One of them, a review of the handling of the case against Marc Jenson, who had cut a plea deal with the attorney general's office under Shurtleff, concluded Shurtleff's conduct in the matter — which included vacationing at Jenson's Newport Beach villa on Jenson's dime — "defies explanation."

"When you have more accountability and internal transparency, you have more training and mentoring, you put policies in place like email-retention policies … it's just discipline you need to have," Reyes says. "That hopefully minimizes someone's ability to abuse the office, whether it's at the highest levels or anywhere throughout."

While Reyes didn't make a blanket policy during his 2014 campaign of refusing money from certain industries prone to encounters with the attorney general's office — his Democratic opponent did — he did say that he rejected some contributions form certain donors out of concern they may complicate matters after he was elected.

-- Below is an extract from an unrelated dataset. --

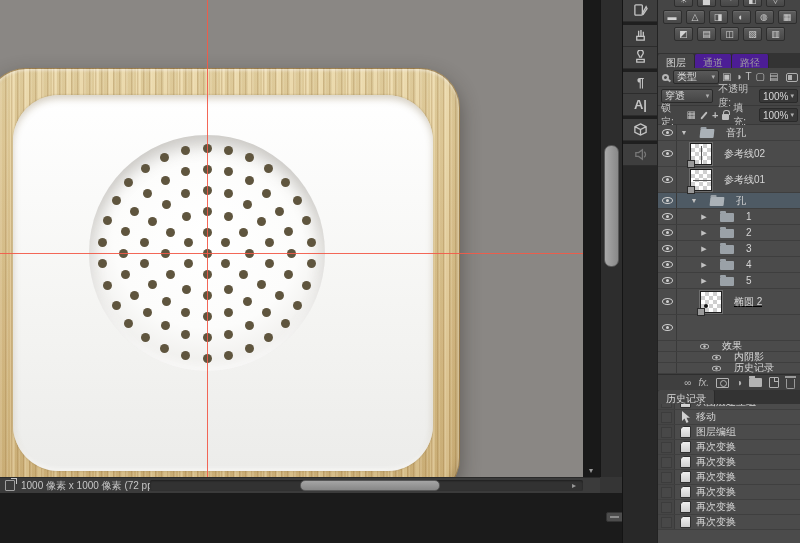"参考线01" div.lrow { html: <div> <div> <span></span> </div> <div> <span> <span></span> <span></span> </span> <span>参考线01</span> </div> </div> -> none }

Thad Hall, a political science professor at the University of Utah, says heightened sensitivity to the appearance of politicians doing favors for donors — not just in the attorney general's office but across state government — is one of the major changes resulting from the Swallow-Shurtleff scandal.

"One lesson is: You've got to be careful who your friends are and you've got to be careful what you do to help them," Hall says. "I think that is something that is going to continue to get scrutiny."

It's more likely, he adds, that people in power will be reluctant to do favors for major donors, blunting the influence money has on Utah politics.

Despite the changes to the laws and the political climate, whether such a scandal happens again, Dunnigan and Reyes say, comes down to one trait: the integrity of elected officials.

"Depending on the person in office, there's always a chance someone might abuse their authority and power," Reyes says. "Having processes in place certainly helps deter that kind of conduct, but the processes are, in some ways, only as good as the people who are leading."